__Records__.

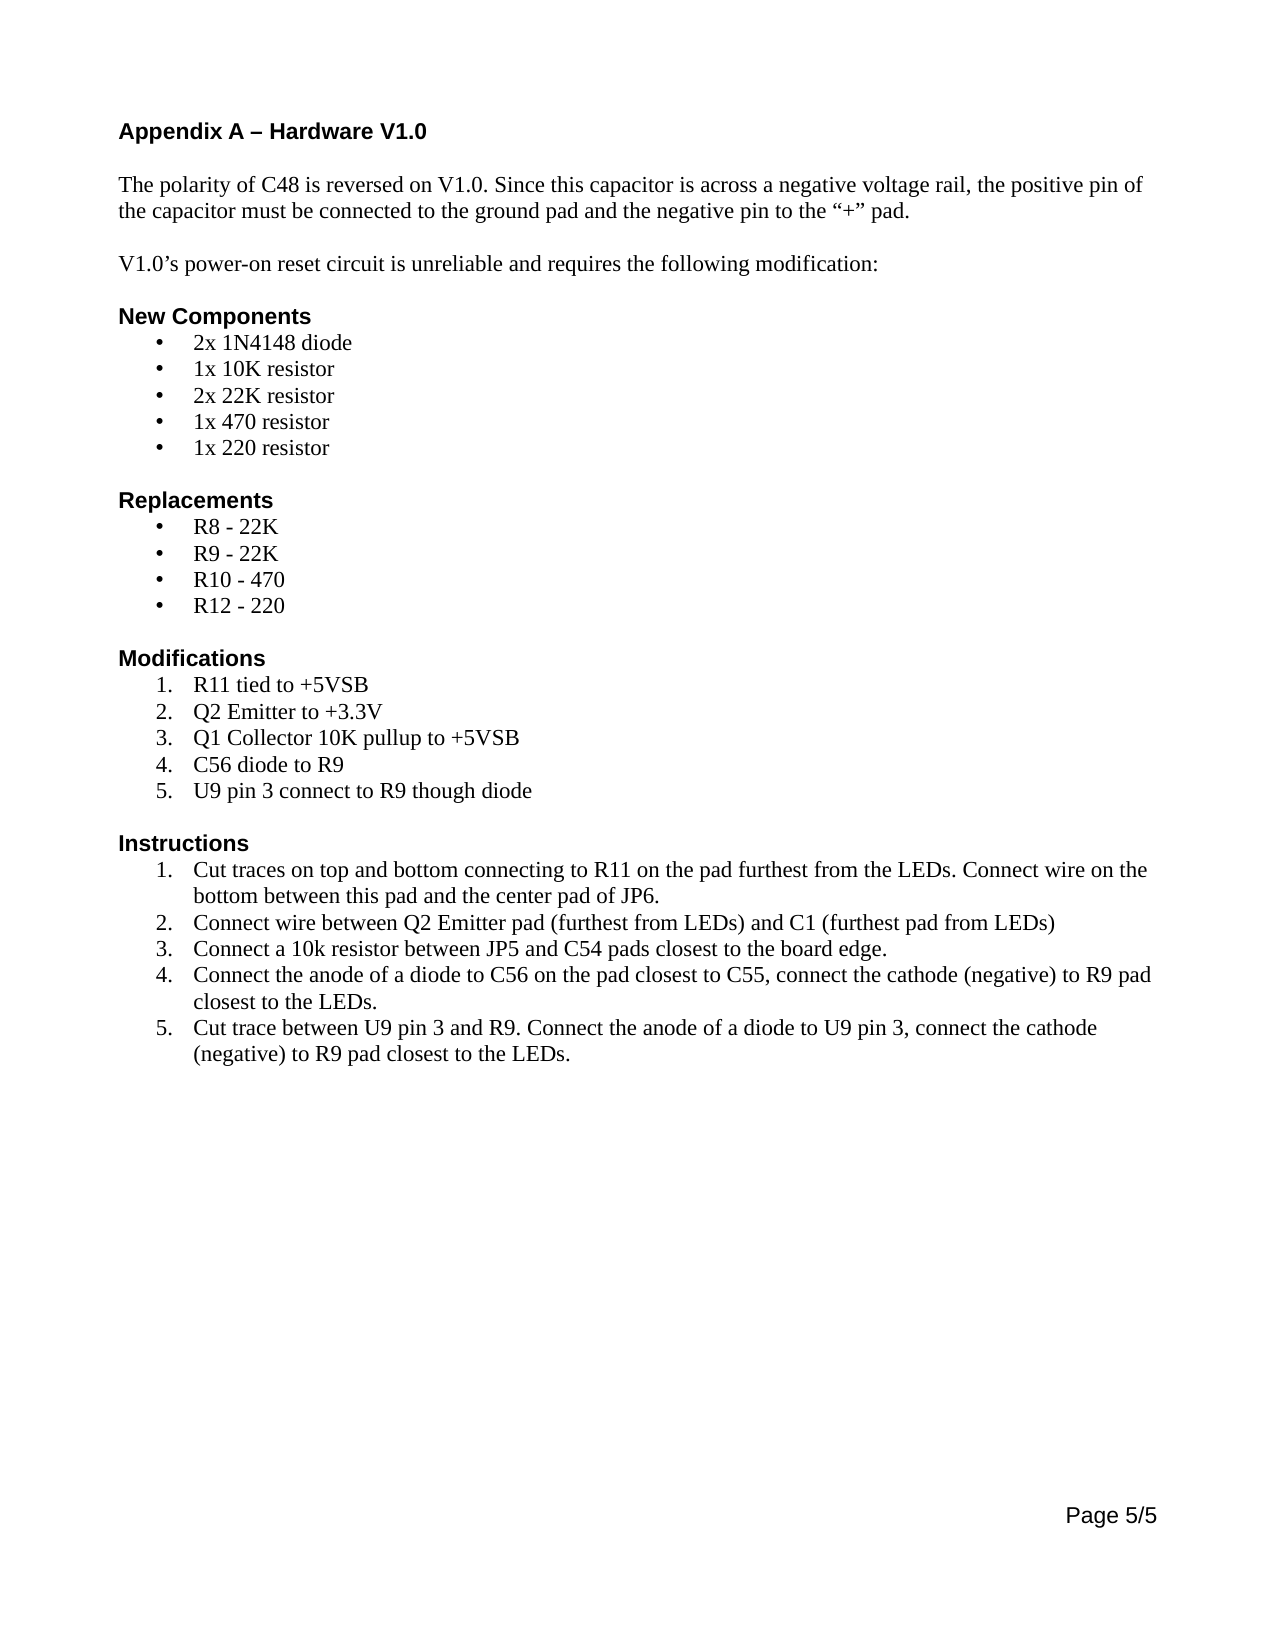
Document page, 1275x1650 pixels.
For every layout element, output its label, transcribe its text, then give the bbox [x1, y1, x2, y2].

list 1x 470 resistor [156, 408, 1157, 434]
list 2x 1N4148 diode [156, 329, 1157, 355]
list U9 pin 3 connect to R9 though diode [156, 777, 1157, 803]
list Q2 Emitter to +3.3V [156, 698, 1157, 724]
list Q1 Collector 10K pullup to +5VSB [156, 724, 1157, 751]
text Modifications [118, 645, 1157, 672]
list 1x 220 resistor [156, 434, 1157, 461]
text V1.0’s power-on reset circuit is unreliable and requires the following modification: [118, 250, 1157, 276]
text New Components [118, 303, 1157, 329]
list R9 - 22K [156, 540, 1157, 566]
list R11 tied to +5VSB [156, 672, 1157, 698]
list Cut traces on top and bottom connecting to R11 on the pad furthest from the LEDs. Connect wire on the bottom between this pad and the center pad of JP6. [156, 856, 1157, 909]
list Cut trace between U9 pin 3 and R9. Connect the anode of a diode to U9 pin 3, connect the cathode (negative) to R9 pad closest to the LEDs. [156, 1014, 1157, 1067]
list Connect wire between Q2 Emitter pad (furthest from LEDs) and C1 (furthest pad from LEDs) [156, 909, 1157, 935]
list Connect a 10k resistor between JP5 and C54 pads closest to the board edge. [156, 935, 1157, 961]
list R10 - 470 [156, 566, 1157, 592]
list 2x 22K resistor [156, 382, 1157, 408]
text The polarity of C48 is reversed on V1.0. Since this capacitor is across a negative voltage rail, the positive pin of the capacitor must be connected to the ground pad and the negative pin to the “+” pad. [118, 171, 1157, 223]
list R8 - 22K [156, 513, 1157, 540]
list R12 - 220 [156, 592, 1157, 619]
list Connect the anode of a diode to C56 on the pad closest to C55, connect the cathode (negative) to R9 pad closest to the LEDs. [156, 961, 1157, 1014]
text Appendix A – Hardware V1.0 [118, 118, 1157, 144]
text Instructions [118, 830, 1157, 856]
list C56 diode to R9 [156, 751, 1157, 777]
list 1x 10K resistor [156, 355, 1157, 382]
text Replacements [118, 487, 1157, 513]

__Work to complete__.
Find every row that contains the string "from" and copy each of those lines in full. Matching is case-sensitive.

__Solution to this problem__.
list Cut traces on top and bottom connecting to R11 on the pad furthest from the LEDs. Connect wire on the bottom between this pad and the center pad of JP6. [156, 856, 1157, 909]
list Connect wire between Q2 Emitter pad (furthest from LEDs) and C1 (furthest pad from LEDs) [156, 909, 1157, 935]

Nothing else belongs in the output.